If you live long enough (and cook enough meals ) you will undoubtedly create a kitchen disaster. It may be as small as a burned pot of rice, or as large as an inedible Thanksgiving turkey, but you can rest assured that a disaster is out there with your name on it!Although I personally have never made a kitchen blunder (Cough-cough … oh, the smoke? It’s nothing. What’s the number for 911?), I thought I’d share a few ways to bail yourself out of a kitchen catastrophe. I hope these help you when the time comes. The important thing is to remember to keep your cool – I once flamed a pan of rice with four couples over for dinner. Even though at least three people were watching me, no one knew about my goof until I confessed after the meal because I kept calm.

Problem: Too much salt in soup or stew
Add a cut-up raw potato and simmer it in the soup or stew for about 30 minutes. The potato acts as a sponge, soaking up salt.
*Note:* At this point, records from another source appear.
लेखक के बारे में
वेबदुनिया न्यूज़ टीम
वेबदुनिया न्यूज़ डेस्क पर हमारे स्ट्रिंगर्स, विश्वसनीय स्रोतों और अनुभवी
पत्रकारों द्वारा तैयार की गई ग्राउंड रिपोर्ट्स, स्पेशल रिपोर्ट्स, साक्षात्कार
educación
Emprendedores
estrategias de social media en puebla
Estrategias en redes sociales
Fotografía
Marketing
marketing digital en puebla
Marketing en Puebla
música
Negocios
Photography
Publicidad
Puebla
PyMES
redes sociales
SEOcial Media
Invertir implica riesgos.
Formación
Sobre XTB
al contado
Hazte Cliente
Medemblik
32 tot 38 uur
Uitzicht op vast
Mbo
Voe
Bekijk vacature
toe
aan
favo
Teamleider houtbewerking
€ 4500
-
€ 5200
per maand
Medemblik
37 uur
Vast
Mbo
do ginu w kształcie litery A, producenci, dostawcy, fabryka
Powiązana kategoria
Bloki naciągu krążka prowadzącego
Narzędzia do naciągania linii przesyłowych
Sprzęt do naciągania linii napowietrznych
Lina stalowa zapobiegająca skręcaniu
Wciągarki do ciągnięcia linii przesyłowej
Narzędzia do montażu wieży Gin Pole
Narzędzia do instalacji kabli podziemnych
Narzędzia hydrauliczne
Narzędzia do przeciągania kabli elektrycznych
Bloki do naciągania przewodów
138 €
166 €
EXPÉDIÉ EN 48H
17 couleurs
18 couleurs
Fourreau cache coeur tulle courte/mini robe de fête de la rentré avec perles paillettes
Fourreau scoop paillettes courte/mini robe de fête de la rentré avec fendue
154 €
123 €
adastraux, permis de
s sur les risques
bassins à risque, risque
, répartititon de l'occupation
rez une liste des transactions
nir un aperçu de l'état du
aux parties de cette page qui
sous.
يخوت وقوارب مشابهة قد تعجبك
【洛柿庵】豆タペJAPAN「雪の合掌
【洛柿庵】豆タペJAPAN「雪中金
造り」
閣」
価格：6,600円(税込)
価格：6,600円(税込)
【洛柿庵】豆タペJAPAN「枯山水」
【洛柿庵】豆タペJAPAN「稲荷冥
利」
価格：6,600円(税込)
Throw the potato away and serve up the soup. If you don’t have a potato for the remedy, add more unsalted liquid (water, stock, etc.), a little tomato sauce or chopped tomatoes (or something else slightly sweet), and a bit of lemon juice or vinegar to counter the saltiness.

Problem: lopsided cookies
Quickly remove fully baked cookies to cooling racks, and return under-baked ones to the oven. Time the baking carefully. Make certain that cookie sheets are staggered and not touching for best heat circulation. Best results come from heavy metal cookie sheets with shiny tops and dull undersides. And, remember, cookies are supposed to be easy!

Problem: Under-ripe fruit
To hasten ripening, if you have two or three days, place hard fruit in a brown paper bag with a ripe piece of fruit and store in a cool part of the kitchen. If you need the fruit for a dessert tonight, slice and simmer it in a favorite compatible juice, such as apple or orange. Add a touch of cinnamon or nutmeg, perhaps a bit of chopped mint and a dash of a favorite liqueur (which always makes things better), then cook until just tender. Cool the mixture, then chill. Serve with other sliced, fresh fruit, or top with a spoonful of frozen yogurt or ice cream, and no one will ever know about the problem.

Problem: overcooked, mushy vegetables
Almost any mushy veggie can be puréed in a blender, thickened with a touch of softened butter or yogurt, seasoned with herbs and deemed respectable on the plate. Another solution is to purée the veggies, and add some stock and seasoning to make a vegetable soup.

Problem: Falling cakes
If your cake falls in the oven, cut it into chunks and dip it in a chocolate fondue. The texture will be uneven, but that won’t matter. Use the cake for a custard bread/cake pudding. Another idea is to soak the sliced cake in a fruit-juice/liqueur sauce and top with fruit and ice cream for a dynamite dessert and an ingenious cover-up.

Problem: Fruit pies bubbling over
At the first sign of this problem, immediately place a cookie sheet on the rack underneath the pie to prevent the filling from spilling onto the oven bottom and burning. Next, place a funnel into the pie’s center so the fruit juices can rise into it to prevent the bubble-over. This might look odd, but it works.